OPEC siap untuk meningkatkan produksi lebih lanjut dengan mengurangi pengurangan produksi minyak jika diperlukan untuk mengatasi kekurangan pasar setelah AS memberlakukan sanksi baru terhadap perusahaan minyak besar Rusia, kata menteri perminyakan Kuwait pada hari Kamis.
“Saya memperkirakan setiap keputusan untuk menjatuhkan sanksi pasti akan berdampak positif pada harga,” kata Menteri Kuwait Tariq Al-Roumi menanggapi pertanyaan dari Reuters.
Al-Roumi menambahkan bahwa dia mengantisipasi pergeseran permintaan ke kawasan Teluk dan Timur Tengah yang lebih luas sebagai akibat dari sanksi tersebut. “Kami sudah melihat tanda-tandanya sekarang,” katanya.
Kuwait adalah salah satu dari tujuh anggota OPEC+ yang secara bertahap meningkatkan produksi minyak setelah bertahun-tahun melakukan pengurangan produksi yang bertujuan untuk mendukung pasar berdasarkan perjanjian kelompok tersebut, yang mencakup Organisasi Negara-negara Pengekspor Minyak, Rusia, dan beberapa produsen kecil.
Aliansi tersebut, yang menyumbang sekitar setengah dari pasokan minyak international, telah mengubah arah tahun ini untuk merebut kembali pangsa pasar, sebagai respons terhadap tekanan dari Presiden Trump untuk meningkatkan produksi dan membantu menjaga harga bensin tetap terkendali.
OPEC+ telah menaikkan target produksi minyaknya lebih dari 2, 7 juta barel per hari tahun ini, setara dengan sekitar 2, 5 % permintaan global.
Pada pertemuannya pada tanggal 5 Oktober, kelompok tersebut mengumumkan bahwa mereka akan meningkatkan produksi minyak mulai bulan November sebanyak 137 000 barel per hari.
Presiden AS Donald Trump telah mengumumkan sanksi terhadap perusahaan minyak terbesar Rusia, Lukoil dan Rosneft, menandai tindakan terberat Washington terhadap bisnis Rusia sejak invasi Moskow ke Ukraina.
Rosneft dan Lukoil bersama-sama menyumbang sekitar 3, 1 juta barel per hari (mbpd) ekspor, hampir 80 % dari total pengiriman minyak mentah Rusia sebesar 3, 8– 3, 9 mbpd.
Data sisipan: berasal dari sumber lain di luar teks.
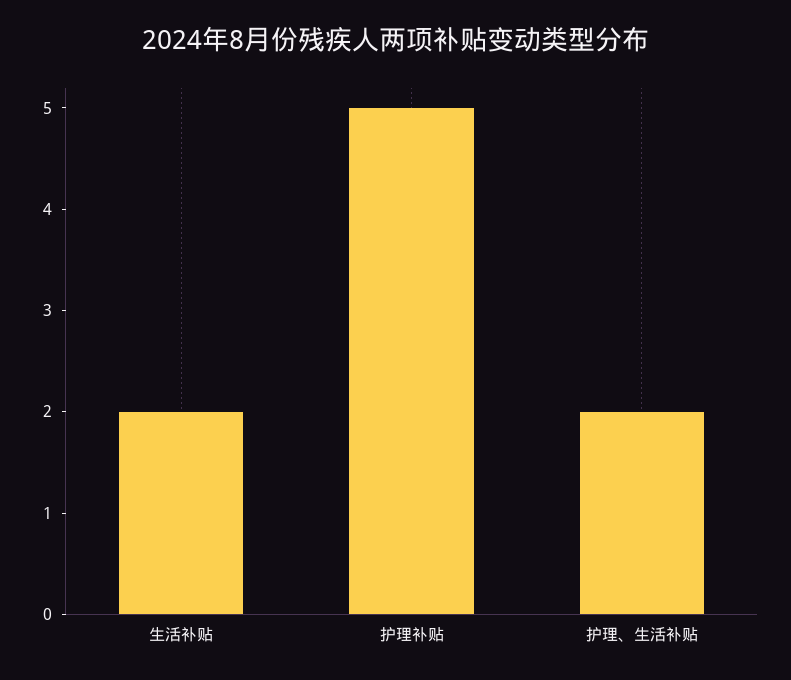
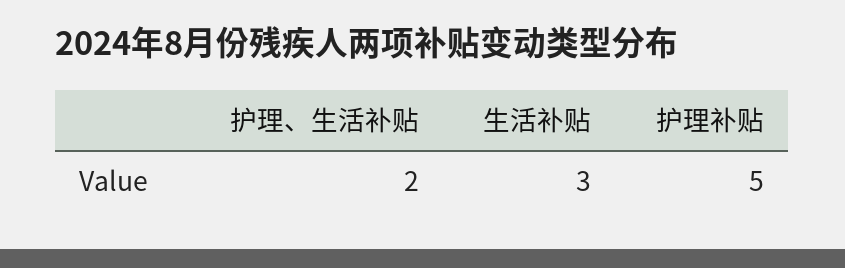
  {
-   "生活补贴": 2,
+   "生活补贴": 3,
    "护理补贴": 5,
    "护理、生活补贴": 2
  }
Sanksi tersebut telah memicu kekhawatiran pasokan, yang mengakibatkan lonjakan harga minyak mentah sebesar 5 % menjadi $ 65, 6 per barel.
Meskipun tujuan dari sanksi tersebut adalah untuk mengekang aliran pendapatan Rusia, hal ini dapat menimbulkan potensi kelebihan pasokan di pasar worldwide karena jalur perdagangan terganggu dan perusahaan penyulingan berupaya mencari sumber alternatif.